Bds_2801'2Lot, zijn vrouw en twee dochters werden gewaarschuwd en aangedrongen om snel uit Sodom te vluchten. De engel van God waarschuwde hen om niet om te kijken.
Lot en zijn dochters gehoorzaamden, maar de vrouw van Lot niet.
Bewogen door nieuwsgierigheid en gebrek aan vrees voor het Woord van de Engel van God, keek zij om.
Haar ongehoorzaamheid kostte haar haar leven: zij werd een zoutpilaar.

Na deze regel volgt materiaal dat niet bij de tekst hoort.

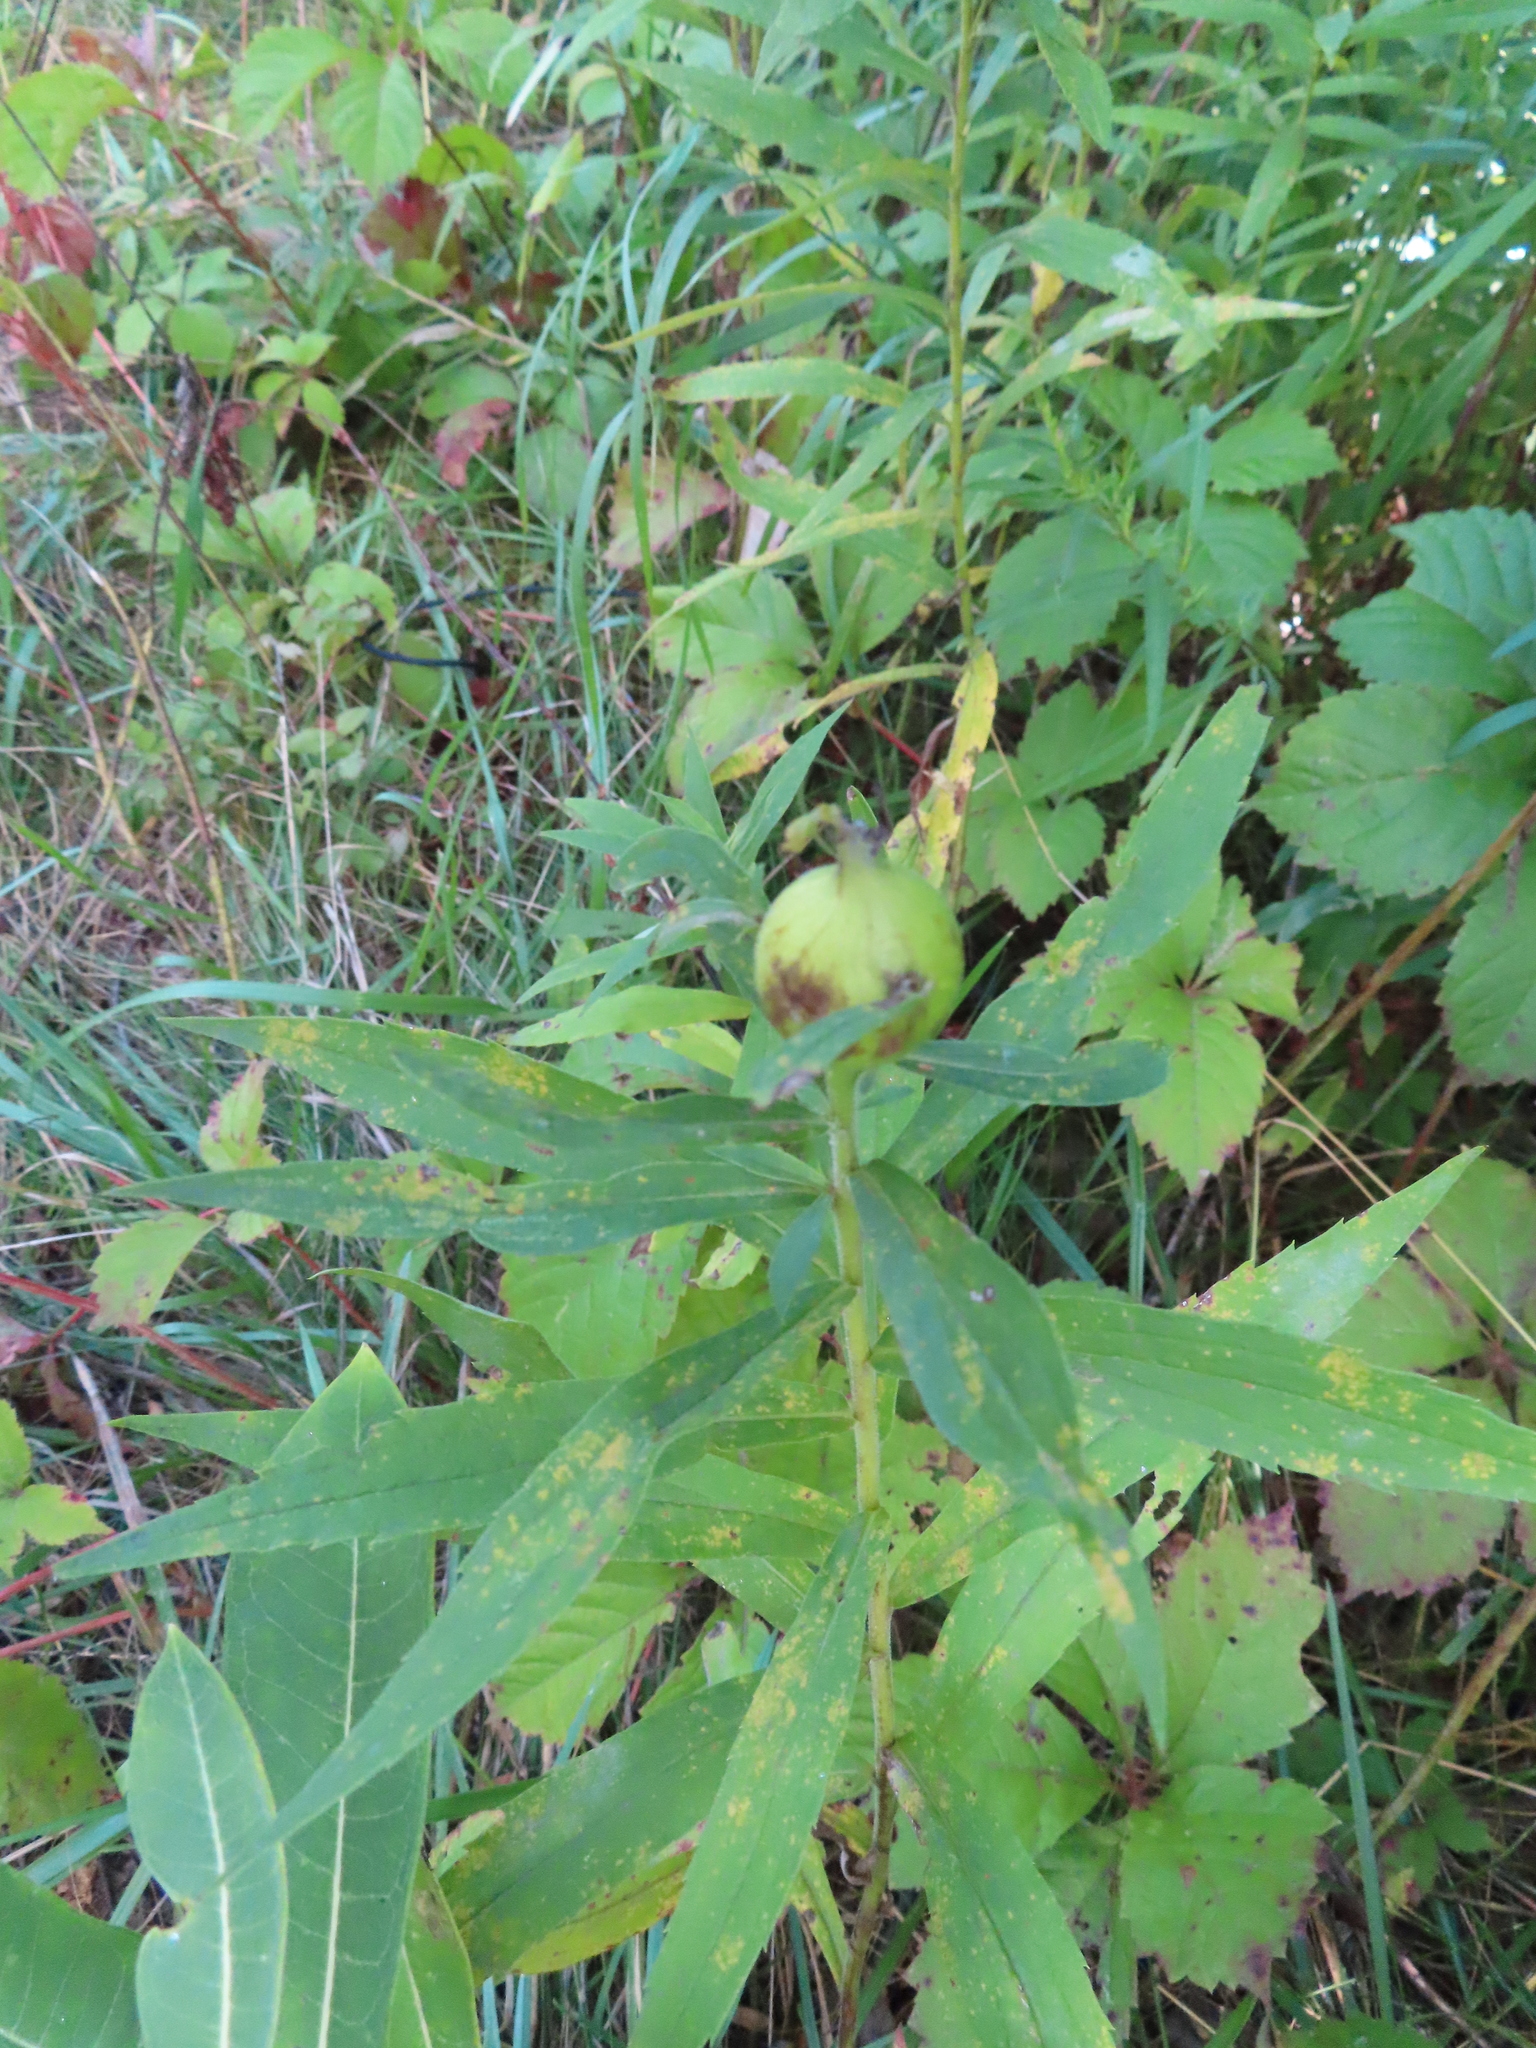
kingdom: Animalia
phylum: Arthropoda
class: Insecta
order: Diptera
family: Tephritidae
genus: Eurosta
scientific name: Eurosta solidaginis
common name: Goldenrod gall fly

Waarom stond ze erop om ongehoorzaam te zijn aan het Woord van de Heer? Waarom geloofde zij niet in de straf? Waarschijnlijk dacht ze dat ze, omdat ze de vrouw van Lot was, die de neef was van de vriend van God, en de moeder was van zijn dochters, haar niets zou overkomen.
De ongezouten waarheid is dat dit de situatie is van de meeste evangelische christenen die geloven in Gods liefde, Zijn mededogen, barmhartigheid en genade, maar ze geloven niet in Zijn Gerechtigheid.
Ze denken dat de Heer de strengheid van Zijn Woord met betrekking tot ongehoorzaamheid zal verzachten. Lots vrouw dacht ook zo.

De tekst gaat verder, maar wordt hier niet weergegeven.